Como toda buena boda texana, hay tradiciones y tradiciones. La primera parada tras bajar del avión que une Dallas con Amarillo (una avioneta de dos filas de asientos y una azafata con gorro y botas vaqueras) fue visitar Cavender»s Boot City, donde un dependiente, vestido, no disfrazado de cowboy, compara las cualidades de una bota de piel de avestruz con unas de piel de cocodrilo en función de la frecuencia con la que montas a caballo, si vas a usarlas para salir a cazar o si solo quieres ponértelas para la boda. Lo típico. Aquí ya empezaba a sospechar que el traje y los mocasines los podría haber dejado en el armario. La ceremonia, como no podía ser de otra manera la imaginaba profundamente religiosa. No encontré a nadie que no fuera creyente o que hiciera un comentario sospechoso al respecto. Pero, ¿en qué creen? me preguntaba. The Trinity Fellowship Church, la «iglesia» donde se celebró la ceremonia, es quizá más grande en superficie que el Palacio de los Deportes de Madrid y tienen un auditorio circular con capacidad para más de 1,500 personas, además de bares, restaurantes, un espectacular parque de juegos para niños y varias pistas de baloncesto indoor. En todo el tour creo que no vi más de 3 crucifijos. La iglesia, entiendo que evangelista tras lo que pude leer en su maravillosa página web, ha pasado de ser un lugar sagrado donde celebrar las tradiciones escritas en la Biblia a una especie de centro espiritual-recreativo, donde hay que sacar entrada para ir a escuchar al predicador de turno, donde se aceptan donativos por Paypal, donde no hace falta ir al servicio siempre y cuando lo veas por streaming y que predica un mensaje mucho más simple y amable que el que seguramente escuchaban los abuelos de los allí presentes. En el núcleo de todo, siempre está la familia y el hogar, lo cual resulta paradójico cuando a la hora de hacerse las fotos de boda, la novia tiene que posar con su padre y su madrastra, con su madre y su padrastro con sus hermanos y sus hermanastros, con su hija y con sus sobrinos (algunos blancos y otros negros) pero sin sus cuñados. El mensaje de la iglesia ha tenido que moderarse para dar cabida a estas complejas situaciones familiares, creyentes sin duda, pero en una fé que encaje con su modelo de vida y no lo contrario, al fin y al cabo, un producto adaptado a sus consumidores.

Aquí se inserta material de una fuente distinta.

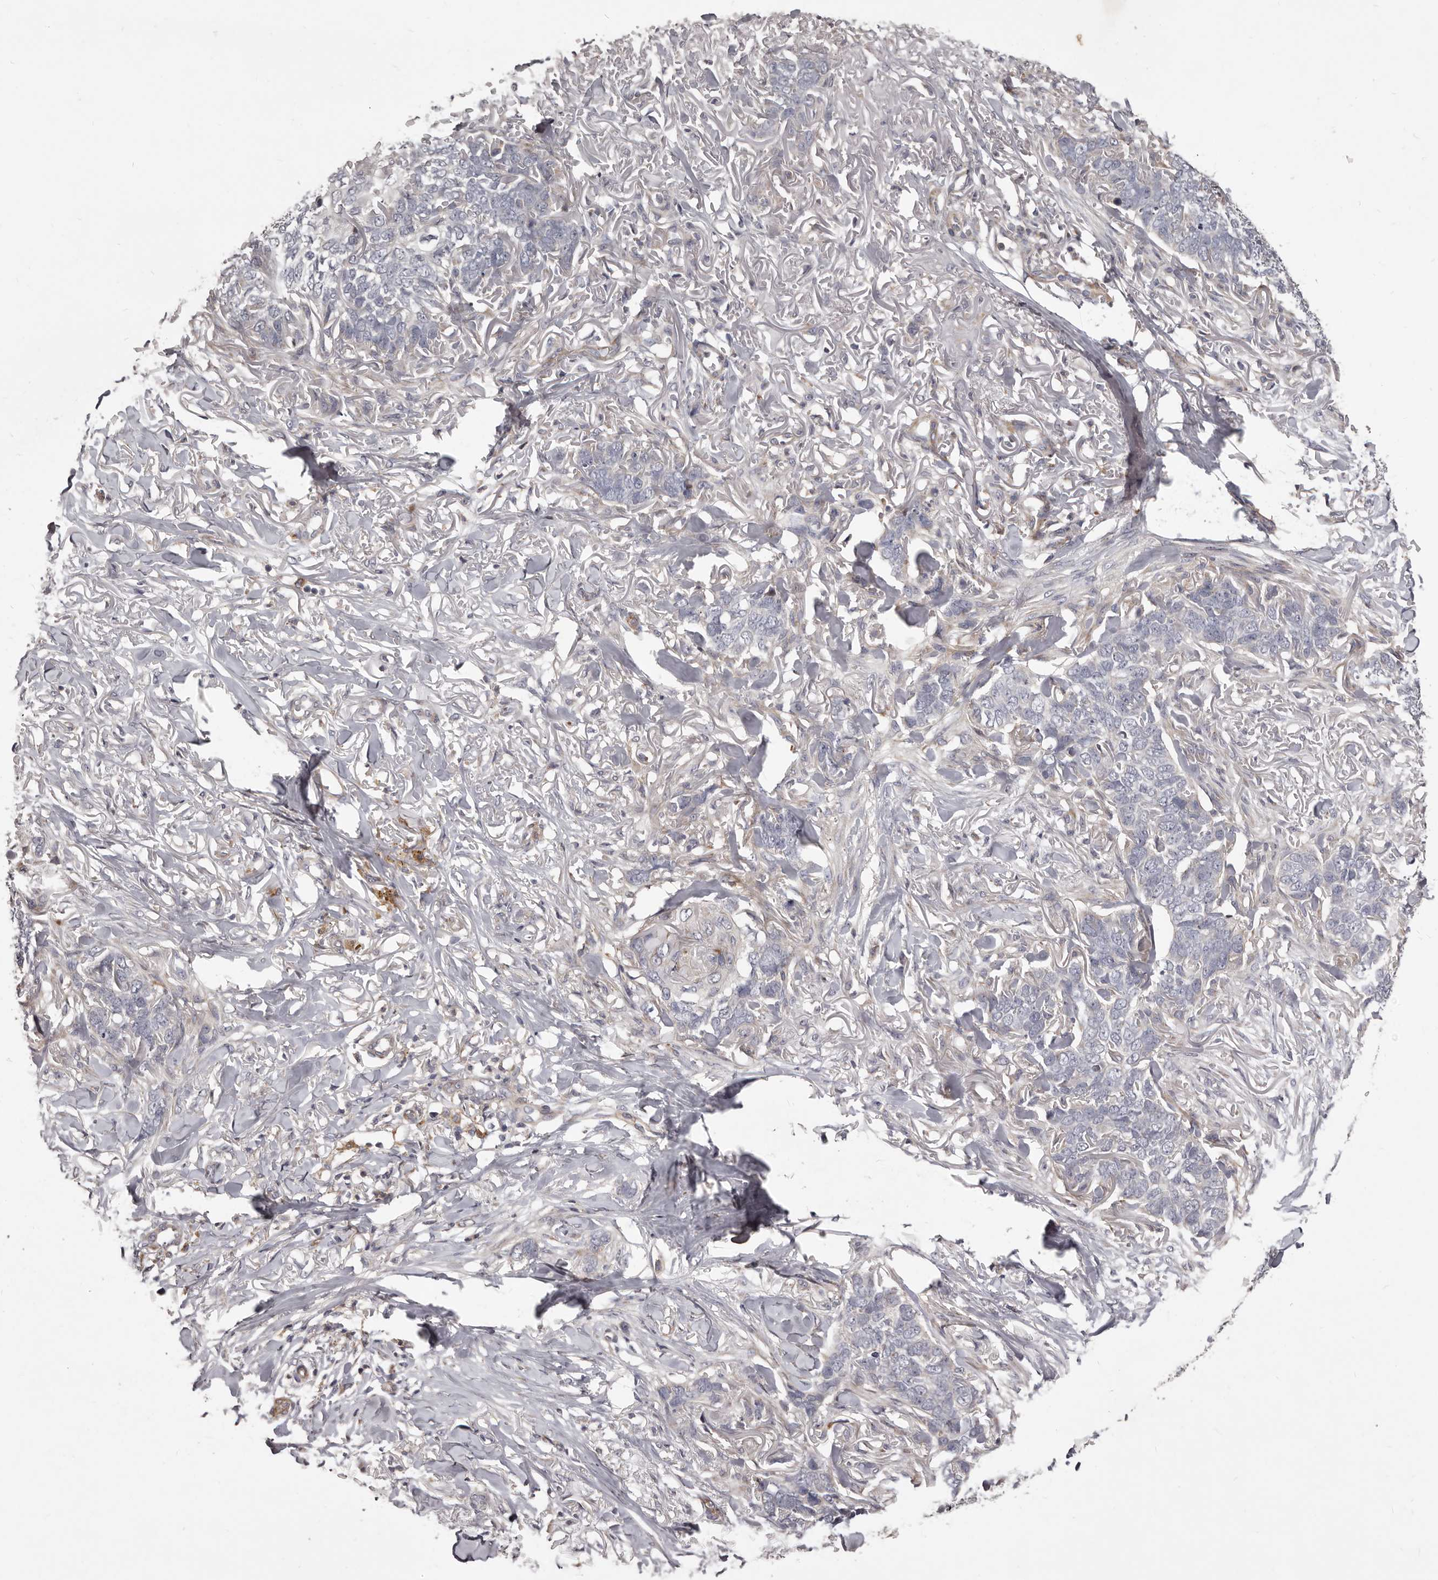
{"staining": {"intensity": "negative", "quantity": "none", "location": "none"}, "tissue": "skin cancer", "cell_type": "Tumor cells", "image_type": "cancer", "snomed": [{"axis": "morphology", "description": "Normal tissue, NOS"}, {"axis": "morphology", "description": "Basal cell carcinoma"}, {"axis": "topography", "description": "Skin"}], "caption": "A high-resolution photomicrograph shows IHC staining of skin cancer, which reveals no significant positivity in tumor cells.", "gene": "ALPK1", "patient": {"sex": "male", "age": 77}}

Tras la ceremonia, oficiada por un pastor que leía un iPad y que no conocía mucho a los novios (digamos que son más de ver el servicio por streaming) los invitados ataviados con sus gorros, pantalones vaqueros, botas y cinturones de hebilla plateada, trasladamos la fiesta a la limusina que nos llevaría a la recepción. De nuevo, contradicción. Una limusina llena de cowboys escuchando Hotline Bling y marcándose unos dabs dignos del South Side de Chicago.
Si se tuviera que encasillar a esta sociedad como progresista o conservadora, sin duda me inclinaría por la última. Aunque poco a poco son más los muros y los tabús que van cayendo, hay ciertas líneas rojas como el aborto, la fé, la libertad individual, el derecho a portar armas y otras muchas hacen que el slogan «la América de Trump», un movimiento que comulga con cada uno de los decretos del presidente se convierta en una simple elección de bandos, donde, como pueden comprobar, no hay mucho margen para la duda.